8) Pre-pro Show-day workflow (checklist)

Pre-production

  • Lock canvas specs (pixel maps, refresh, EOTF, bit-depth).
  • Build Content Bible (color space, max-nit levels, safe areas).
  • Calibrate LED/projectors; commit LUTs/warps; smoke-test failover.

Load-in

  • Verify VLANs, QoS, PTP domains; label trunks.
  • Validate genlock everywhere; GPU framelock groups.
  • Dante: confirm Primary/Secondary paths; leader clock; latency uniform.

Rehearsals

  • Run full-length timing with automation safeties armed.
  • Induce failures (pull primary links, kill a server) and confirm seamless failover.
  • Record baseline logs (latency, dropped packets, sync offsets).

Show

  • Freeze configs; version tag showfiles; enable monitoring dashboards (QoS queues, PTP offsets, Dante latency, server health).
  • One comms channel for “GO” and one for “HOLD” only.

Strike

  • Export logs & configs; update the runbook with any deviations.

9) Security & Ops

  • RBAC on switches, servers, and Q-SYS; no shared accounts.
  • Change windows + rollbacks; infra-as-code for switch configs where possible.
  • Separate Mgmt network; disable unused services (mDNS/LLMNR) on show VLANs.
  • Continuous monitoring: PTP offset, multicast group counts, NIC drops, GPU framelock status, Dante xrun counters.

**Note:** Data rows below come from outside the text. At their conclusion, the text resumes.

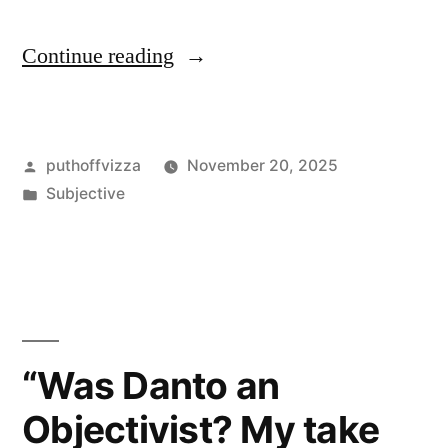
“Quick
Continue reading
Outline”
Posted
puthoffvizza
November 20, 2025
by
Posted
Subjective
in
“Was Danto an
Objectivist? My take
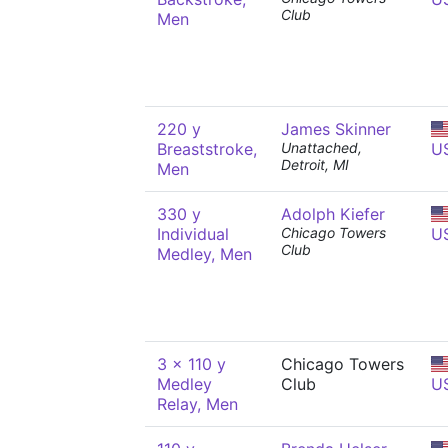
Club
Men
220 y
James Skinner
Breaststroke,
Unattached,
U
Detroit, MI
Men
330 y
Adolph Kiefer
Individual
Chicago Towers
U
Club
Medley, Men
3 x 110 y
Chicago Towers
Medley
Club
U
Relay, Men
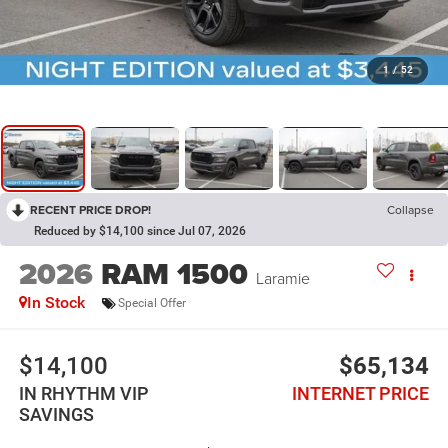
1
/
52
RECENT PRICE DROP!
Collapse
Reduced by $14,100 since Jul 07, 2026
2026
RAM 1500
Laramie
In Stock
Special Offer
$14,100
$65,134
IN RHYTHM VIP
INTERNET PRICE
SAVINGS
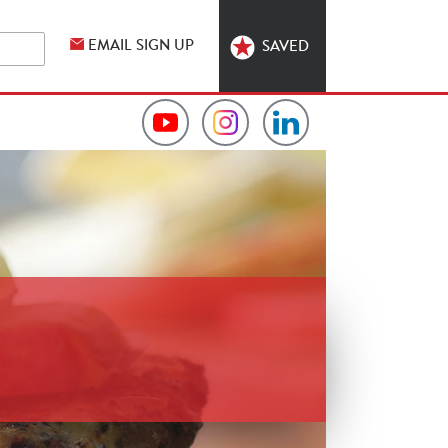
EMAIL SIGN UP
SAVED
Video
Hormel
Hormel
Collection
Foodservice
Foodservice
on
on
on
YouTube
Instagram
LinkedIn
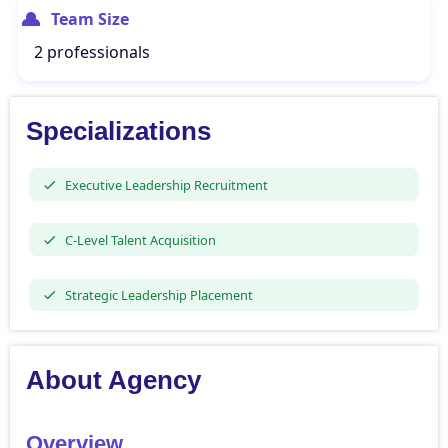
Team Size
2 professionals
Specializations
Executive Leadership Recruitment
C-Level Talent Acquisition
Strategic Leadership Placement
About Agency
Overview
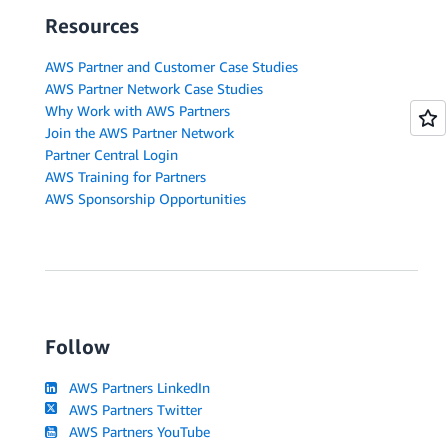
Resources
AWS Partner and Customer Case Studies
AWS Partner Network Case Studies
Why Work with AWS Partners
Join the AWS Partner Network
Partner Central Login
AWS Training for Partners
AWS Sponsorship Opportunities
Follow
AWS Partners LinkedIn
AWS Partners Twitter
AWS Partners YouTube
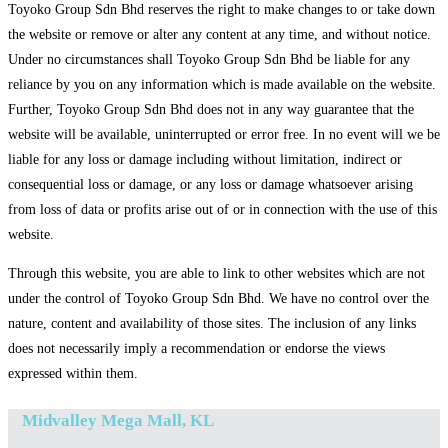
Toyoko Group Sdn Bhd reserves the right to make changes to or take down
the website or remove or alter any content at any time, and without notice.
Under no circumstances shall Toyoko Group Sdn Bhd be liable for any
reliance by you on any information which is made available on the website.
Further, Toyoko Group Sdn Bhd does not in any way guarantee that the
website will be available, uninterrupted or error free. In no event will we be
liable for any loss or damage including without limitation, indirect or
consequential loss or damage, or any loss or damage whatsoever arising
from loss of data or profits arise out of or in connection with the use of this
website.
Through this website, you are able to link to other websites which are not
under the control of Toyoko Group Sdn Bhd. We have no control over the
nature, content and availability of those sites. The inclusion of any links
does not necessarily imply a recommendation or endorse the views
expressed within them.
Midvalley Mega Mall, KL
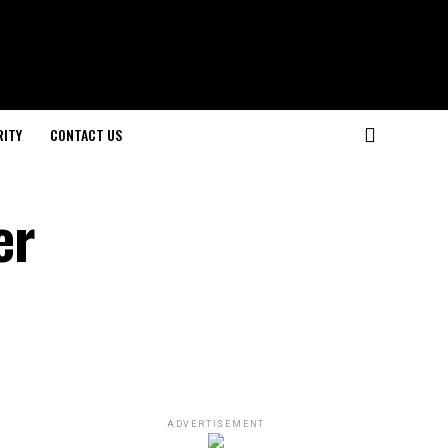
RITY
CONTACT US
er
ADVERTISEMENT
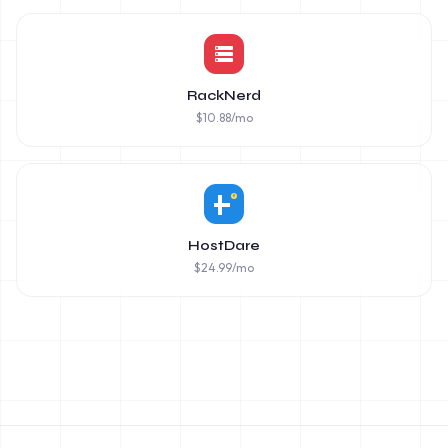
RackNerd
$
10.88
/mo
HostDare
$
24.99
/mo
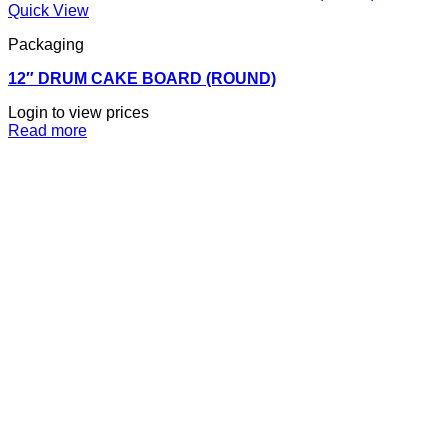
Quick View
Packaging
12″ DRUM CAKE BOARD (ROUND)
Login to view prices
Read more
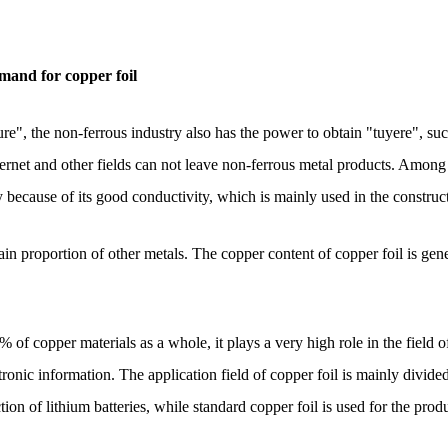
mand for copper foil
ure", the non-ferrous industry also has the power to obtain "tuyere", s
Internet and other fields can not leave non-ferrous metal products. Among 
y because of its good conductivity, which is mainly used in the construct
ain proportion of other metals. The copper content of copper foil is ge
 of copper materials as a whole, it plays a very high role in the field 
ctronic information. The application field of copper foil is mainly divide
ction of lithium batteries, while standard copper foil is used for the pro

10) Quick wiring map (at a glance)

  • PTP GM → Mellanox fabric → (PTPv2) 2110/Ravenna endpoints, disguise, 7thSense, cameras/switcher.
  • Dante Leader (PTPv1) → Dante Primary/Secondary → Q-SYS Dante I/O, stageboxes, amps, RF racks.
  • Q-SYS Core ⇄ AES67/Ravenna bridges (to broadcast) | LTC out (to disguise/7thSense/Automation) | OSC/TCP cues (to media, lighting, automation).
  • grandMA3 → MA-Net (VLAN 40) → sACN to nodes/fixtures + SockPuppet to disguise.
  • disguise & 7thSense → LED processors / projectors (SDI/12G or 2110 via gateways), with Primary/Backup servers.
  • Automation (isolated) ← LTC & read-only triggers; status back to Q-SYS UI.
  • Broadcast (2110) ⇄ NMOS control; contribution encoders for SRT/Zixi/RIST as needed.